Let’s also examine the unique style in which this workshop was put together. Wedventure, Cali, entrusted the vision to be followed through by people she both had a) known for a long time, trusted and paid to see it through AND b) perhaps didn’t have a personal relationship with, paid them and had to trust their professionalism for follow through. The major conundrum for Wedventure, and perhaps the downfall of the entire workshop, was that to draw enough people to make it financially feasible, Cali had to rely on people with large social followings. Unfortunately, large followings aren’t direct representation of professionalism. A lesson for all of us. One instructor, who was paid well, spent a good deal of her time talking poorly about the workshop to attendees and instructors. This person, who had previously had good communication with Wedventure, could have rallied behind Cali and the staff to work toward fixing logistical issues, etc, but chose to spend her time negatively impacting attendee morale-all while being paid. Sure made it look good for her workshops, right?

  • They just want to fill their magazine with our images!
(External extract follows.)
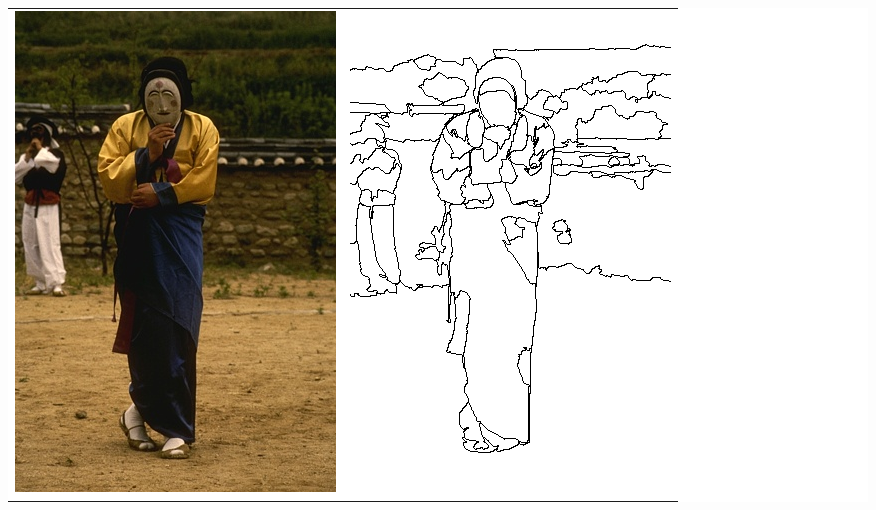 <table>
  <tr>
    <td><img src="Images/375.png" width="100%"/></td>
    <td><img src="Pair/375_1.png" width="100%"/></td>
Smack my Mother lovin’ head. Yes, Wedventure wanted to use beautiful images from attendees for print in the magazine. Wedventure has featured many photographer’s work in past issues without taking a penny, aiding those photographers in getting their work out and adding credibility to their business. A beautiful magazine is like a rising tide to boats, it lifts everyone (JFK, Unknown). Tear the magazine down and who’s going to feature your work? Hoping to get featured on Dirty Boots & Messy Hair? I hope that works well for you. Tell a client “I was once featured on “fill in the blank” IG account!” Or, show them a five page spread in a magazine that’s featured and sold in nearly 800 stores across the PNW. Exactly. 

Wedventure receives a large number of submissions for each magazine, sometimes over 200. The magazine didn’t need images from the workshop to fill the pages, it was a bonus for those who attended to get their work featured. 

Those who were dissatisfied with this workshop deserve to have their voices heard. As a Father, I’m apt to listen to the calm and collected child before I engage his fitting Brother. As a business owner, it’s much the same. An argument made with facts and control is hard to refute and brings a solid discussion. Rage, anger and entitlement spreads like a virus and serves only one side.

On the other side, there’s a real person, with a family, whom many can attest to having good character who’s received death threats and whose livelihood is being threatened. A livelihood that showcases your images. 

Cali poured a massive amount of money into this workshop-do you think she did it with intent to fail or take advantage of others?

Who’s right and who is wrong? The older I get the more I see that a good portion of the time the middle is the meeting ground. More often than not, I see people choose to keep the ground they stand on, shout to the other side and when the response comes, shout back, “I can’t hear you!”

I have to ask the question, is a poor experience at a workshop worth ruining the livelihood of an individual? I must also ask, if you believe so, have you ever had a dissatisfied client? 

If you haven’t, you will

I truly hope that dissatisfied client isn’t as active on social media as you are. 

Please-for the sake of community have grace on one another. 

Remember your mistakes, your failures-your successes and how you felt at every stage. 

Before commenting on social media, reposting, going live or jumping on the phone, put yourself in the shoes of the person on the other side and remember they are human. If you’re not seeking the truth in the matter, the complete story-you’re not interested in community, you’re interested in you. You’re interested in the bandwagon, the very worst part of being trendy. 

I’m in an interesting place in my career. I studied those who came before me and I see those who will come after me. If there is one thing I see as a constant within both generations it’s this: there is no community without grace.

Feel I’m wrong? Reach out. Conversation = education-grace knows I have much to learn.